Eles têm o direito de saber




Este trabalho tem como objectivo principal dar resposta às interrogações sobre a minha vida e actividade política, sobre as «dúvidas e crenças mais profundas», sobre «as prioridades da vida», sobre a opção de luta por um ideal que condicionou de tal modo a vida familiar que fez com que «a nossa família ficasse dispersa», nas palavras contidas na carta do meu filho José Serra, que me foi dirigida no dia em que completei 74 anos e que se reproduz a seguir.
Aceitei o desafio, reconhecendo que essa minha opção teve profundas consequências, não só na minha vida e da Laura, que sempre me acompanhou com muita dedicação e carinho, para além da partilha dos mesmos ideais de luta, mas teve principalmente consequências na vida dos nossos filhos. Basta dizer que só passado algum tempo após o 25 de Abril de 1974 foi possível reuni-los todos à nossa volta.
É preciso frisar que eu e a minha companheira, em virtude da actividade política em que nos envolvemos como militantes comunistas, fomos forçados a passar à clandestinidade para evitarmos a prisão e podermos continuar a luta pelos ideais que decidimos abraçar - a luta contra a tirania, a exploração e opressão da ditadura fascista de Salazar, a luta pela construção de uma sociedade liberta da exploração do homem pelo homem, a luta pelo socialismo e o comunismo.
Fizemo-lo desde muito jovens, logo após constituir família e já depois do nascimento da nossa primeira filha. Foi uma opção assumida voluntária e responsavelmente de que não estamos arrependidos e que repetiríamos se fosse caso disso.
Foram 27 longos anos da mais rigorosa clandestinidade, entrecortados com várias prisões, fugas e longas separações.
Foi em tais condições, sem vida familiar estável, que foram nascendo e crescendo os nossos filhos, separados frequentemente de nós por razões de segurança e, sobretudo, por exigência das rigorosas condições e regras conspirativas da luta clandestina.

Dados de compreensão de gráficos —
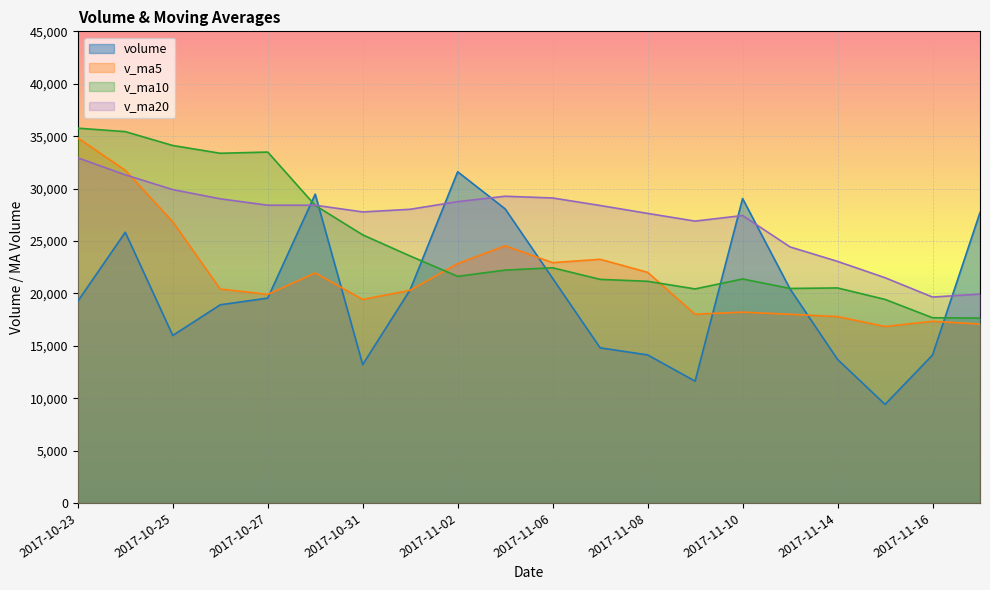

How many values in the v_ma20 series are below 28384?

10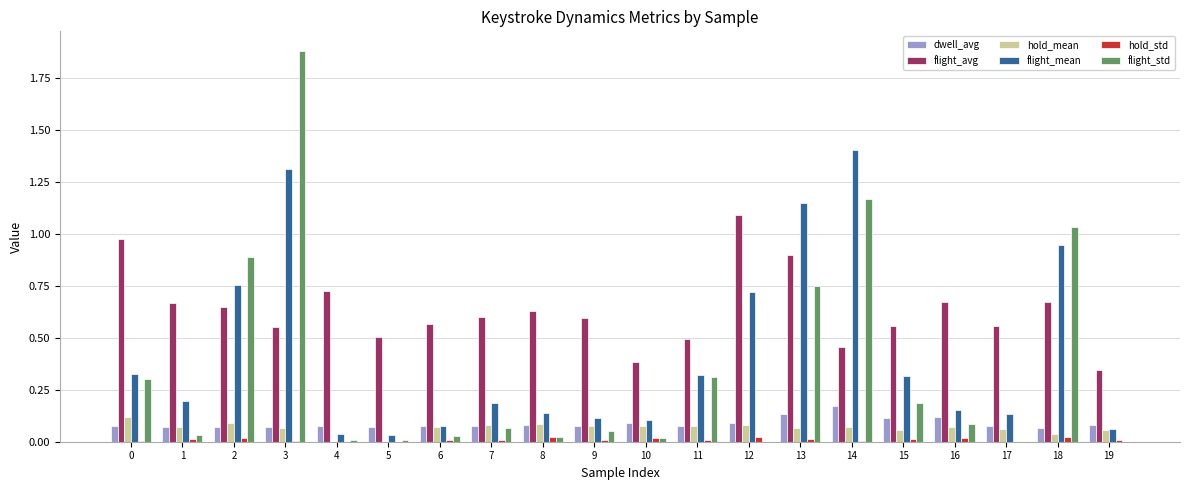

At which category is the sum across all series the highest?

3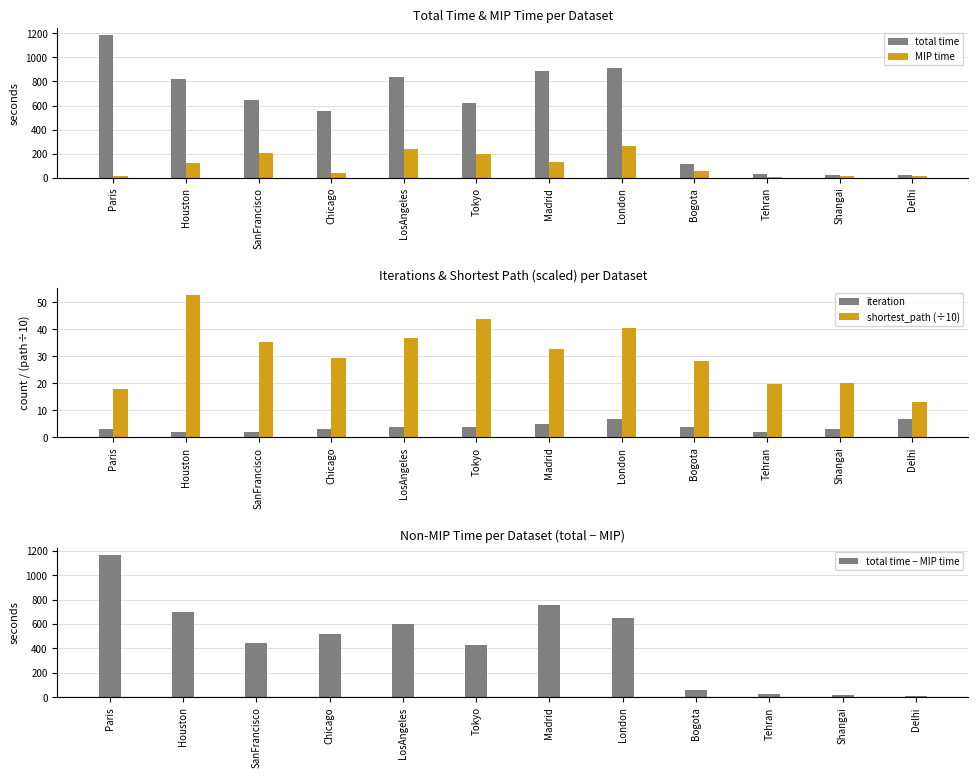

What is the smallest value displayed?

2.0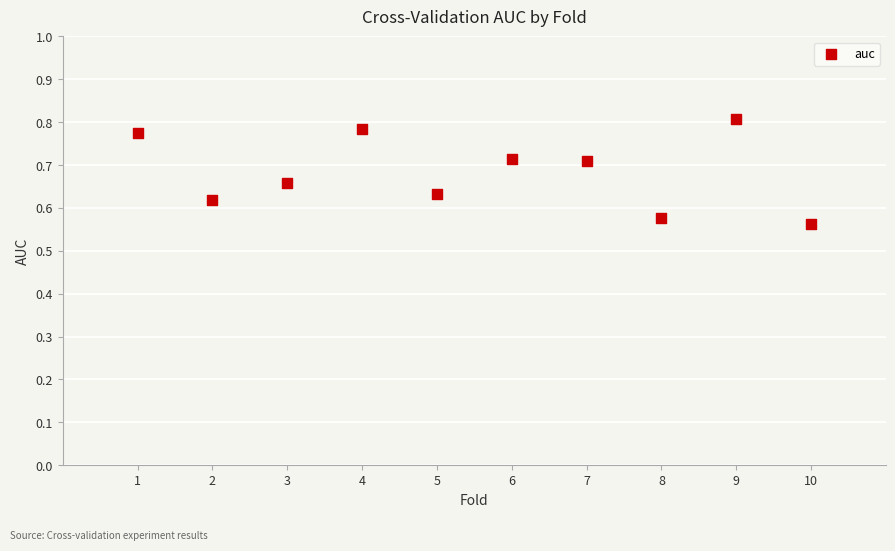

What is the range of X values (max minus min)?

9.0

Requisitos da tarefa — Prossiga o relato sobre os anos de luta clandestina e o seu peso na vida familiar, começando logo após a última frase do excerto.

Resultado do exercício —
Está por fazer o balanço do que foi para eles esses anos de vida, privados do carinho e apoio dos seus pais.
Está por fazer o balanço do que significou a vida clandestina, mesmo para quem nunca esteve preso, com a privação de uma vida familiar normal, à luz dos padrões da nossa sociedade, com a privação do convívio com familiares e amigos, com a privação de um simples espectáculo e até a restrição, imposta por razões de segurança, de frequentar um qualquer lugar público mais concorrido, assim como o condicionamento, pelas mesmas razões, da utilização de transportes colectivos.
Tudo, naquela época, estava sob rigorosa vigilância e controlo policial.
Vulgar, no regime fascista, era a prisão de um qualquer cidadão sob a simples suspeita de hostilizar o Regime, com a violenta separação dos familiares por tempo indeterminado, à sombra das celeradas «medidas de segurança» aplicadas pelos sinistros «Tribunais Plenários» com o pretexto de perigosidade para a segurança do Estado fascista.
Muitos milhares de portugueses honestos, homens e mulheres, foram assim sujeitos às maiores violências e torturas morais e físicas simplesmente por amarem a Liberdade e insistirem no direito de lutar por ela.
Neste quadro, com um distanciamento grande no tempo e após madura reflexão, cheguei à conclusão de que os meus filhos, assim como os filhos e netos deles, têm direito ao conhecimento das motivações que determinaram e condicionaram as suas vidas e o seu futuro. Pelo nosso lado, sentimos o indeclinável dever de lhes facultar esse conhecimento.
Tornar público este depoimento pareceu-nos também oportuno e útil para o esclarecimento das camadas da juventude que ascendem à idade adulta, necessariamente interessadas no conhecimento da «coisa pública».
Contribuir para lhes dar a conhecer a forma como, sem qualquer interesse material, muito pelo contrário, abandonando frequentemente cómodas situações materiais de emprego e familiares, dezenas de milhares de homens e mulheres, militantes comunistas e outros democratas, arriscaram a liberdade e a própria vida para restituir ao povo português a dignidade de viver em Liberdade e em Democracia.
(...)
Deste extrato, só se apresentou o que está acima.